Nearly 1 in every 5 people of all people suffer from some form of tinnitus, mostly older adults. There are many possible causes, including natural hearing loss in older adults, damage to the sensitive hairs that detect sound within the inner ear, or even problems involving the circulatory system. Hearing loss can be gradual and more accurately determined through a hearing loss test, while conditions such as tinnitus are a little more obvious.
Most people describe tinnitus as a “ringing” sound in the ears that other people cannot hear. Despite that common descriptor, tinnitus can take the form of a wide variety of different sounds.
What Does Tinnitus Sound Like?
People suffering from tinnitus experience a relatively diverse amount of sound variations, each hearing different versions. Most of the time, an individual will only hear one type, although it is possible to hear different tones if the person experiences tinnitus in both ears.
Regardless of the type of sound, they can be distracting and annoying, especially in a quiet room, such as when a person is trying to sleep. Sometimes these phantom noises can disrupt a person’s life to the extent that they have trouble focusing on whatever they may be doing, sometimes leading to anxiety or depression.
Here are some of the most common sounds that people with tinnitus describe:
This sound is a consistent tone that never ends. Some people describe it as a high-pitched electronic whine, such as you might hear from an idle computer or some other technological device. This tone can exist at different frequencies; some commonly experience tones at 4000 hertz or 7500 hertz, with the latter being a higher-pitched sound.
Tea Kettle Whistle
Another reported variation of tonal tinnitus has a grating edge, similar to a tea kettle’s whistle when the water reaches a boil. However, for those who suffer from this sound, there is no way to take the pot off the stove to make it end. It persists continually, even more prevalent if you place your hands over your ears. This is because the sound is internal, not the result of an external sound.
If you have ever heard the chirp of a cicada around dusk, you have a general idea of what the buzzing tinnitus sounds like, only the sound remains a consistent tone at a stationary volume. This form of tinnitus often is higher pitched and sounds like two dissonant tones playing simultaneously.
Most people are familiar with the sound of static. This generally happens when a television station goes offline, or the cable is out; it can also occur on the radio when the signal is weak or when a thick structure or inclement weather disrupts the transmission.
Whatever the case, most people find static an unpleasant sound and immediately turn down the volume or turn off the television. However, when the sound is in your head, there’s no recourse but to find other methods to alleviate the sound.
Have you ever heard the screeching sound when a worker uses a metal grinder to shape or finish metal? The sound happens as the sparks fly, often ringing loudly. This sound is reminiscent of one form of tinnitus, an unwavering version of metal buffing.
For other people, their tinnitus sounds like a mighty roar, like what you might hear when waves crash against rocks along a shoreline. Some white noise generators even use the sounds of crashing waves to help people sleep, but unlike the ebb and flow of the tides, the roar is a static (unchanging) sound captured at the height of the roar.
You may have realized at this point that many of these versions of tinnitus are different. The same is true of the whooshing sound, which resembles an electric vacuum cleaner’s sound while on and idling. This whoosh is a similar sound, with an electric vibe throughout.
Those five versions of tinnitus are far from the only ones. Some people experience strange clicking sounds, while others hear hissing, siren-like sounds, vibrant pulses, cricket-like chirps, or even what sounds like music playing! Each person’s experience is different as the range of different sounds manifests in unique ways for each person.
What Causes the Phantom Sounds?
Tinnitus isn’t limited to a single cause. Still, the most common occurrence is when the sensitive sound-detection hairs within the inner ear suffer damage, often from prolonged exposure to loud noises or as a natural result of aging, causing them to lie down. This often results in hearing loss, but damaged hairs can malfunction, erroneously detecting sounds that are not there.

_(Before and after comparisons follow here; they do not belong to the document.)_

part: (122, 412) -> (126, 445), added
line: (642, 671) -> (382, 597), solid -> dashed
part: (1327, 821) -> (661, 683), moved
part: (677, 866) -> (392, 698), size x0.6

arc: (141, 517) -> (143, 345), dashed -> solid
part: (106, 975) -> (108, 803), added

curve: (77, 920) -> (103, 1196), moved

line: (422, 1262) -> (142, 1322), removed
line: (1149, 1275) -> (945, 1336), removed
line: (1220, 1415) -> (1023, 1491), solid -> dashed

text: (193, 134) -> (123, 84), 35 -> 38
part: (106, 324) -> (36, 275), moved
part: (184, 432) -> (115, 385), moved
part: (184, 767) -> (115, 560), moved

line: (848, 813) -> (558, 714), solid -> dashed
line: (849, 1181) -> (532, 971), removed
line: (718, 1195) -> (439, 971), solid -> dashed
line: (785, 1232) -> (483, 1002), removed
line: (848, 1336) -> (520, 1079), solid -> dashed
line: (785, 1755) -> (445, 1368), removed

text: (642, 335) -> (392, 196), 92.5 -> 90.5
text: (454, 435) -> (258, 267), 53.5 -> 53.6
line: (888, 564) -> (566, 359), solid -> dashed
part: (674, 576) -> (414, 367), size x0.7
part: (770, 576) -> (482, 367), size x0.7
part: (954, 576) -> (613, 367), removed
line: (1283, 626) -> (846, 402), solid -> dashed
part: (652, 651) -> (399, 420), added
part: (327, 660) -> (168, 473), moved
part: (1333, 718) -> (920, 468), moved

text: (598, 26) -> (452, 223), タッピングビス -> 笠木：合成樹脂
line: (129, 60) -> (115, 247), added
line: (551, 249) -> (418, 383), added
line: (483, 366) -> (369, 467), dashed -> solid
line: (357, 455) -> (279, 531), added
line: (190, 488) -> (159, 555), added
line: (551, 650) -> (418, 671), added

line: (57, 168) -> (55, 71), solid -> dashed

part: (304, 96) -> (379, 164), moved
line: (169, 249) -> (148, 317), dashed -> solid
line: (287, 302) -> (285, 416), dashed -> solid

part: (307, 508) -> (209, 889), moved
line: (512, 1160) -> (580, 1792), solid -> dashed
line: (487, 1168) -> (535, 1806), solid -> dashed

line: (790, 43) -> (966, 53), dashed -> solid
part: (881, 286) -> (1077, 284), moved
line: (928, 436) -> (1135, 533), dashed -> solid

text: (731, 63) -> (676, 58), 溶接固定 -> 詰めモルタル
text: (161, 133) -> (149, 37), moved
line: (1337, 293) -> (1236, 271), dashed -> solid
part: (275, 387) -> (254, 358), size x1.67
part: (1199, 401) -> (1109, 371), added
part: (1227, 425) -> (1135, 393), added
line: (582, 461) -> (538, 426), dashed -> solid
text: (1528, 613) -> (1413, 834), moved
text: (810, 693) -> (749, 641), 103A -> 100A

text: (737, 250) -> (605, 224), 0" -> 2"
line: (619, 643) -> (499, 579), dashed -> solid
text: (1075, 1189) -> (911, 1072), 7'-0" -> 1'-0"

Other times, brain-related ailments or hormonal issues can result in the brain misinterpreting signals sent from the hairs, with the same result. In some circumstances, problems with the circulatory system or inner ear can result in roaring or pulsing sounds which can be audible to doctors when they insert a small microphone within the ear canal.
How Can I Treat Tinnitus?
In most cases, tinnitus will go away on its own, mainly if it results from a known stimulus, such as attending a loud concert for a few hours or a respiratory infection. However, you should consult a medical professional if the problem does not go away within six weeks.
If the tinnitus results from a specific medical issue, it will often go away after treating that underlying cause. In other instances, some medications have proven effective in eliminating or reducing the effects of tinnitus.
In many cases, however, tinnitus becomes a life-long ailment. Most people live their lives, as usual, adapting to the phantom sounds with little discomfort. In more severe cases, people often use masking devices such as loud fans, music, white noise machines, television, and other devices because they can reduce tinnitus to background noise.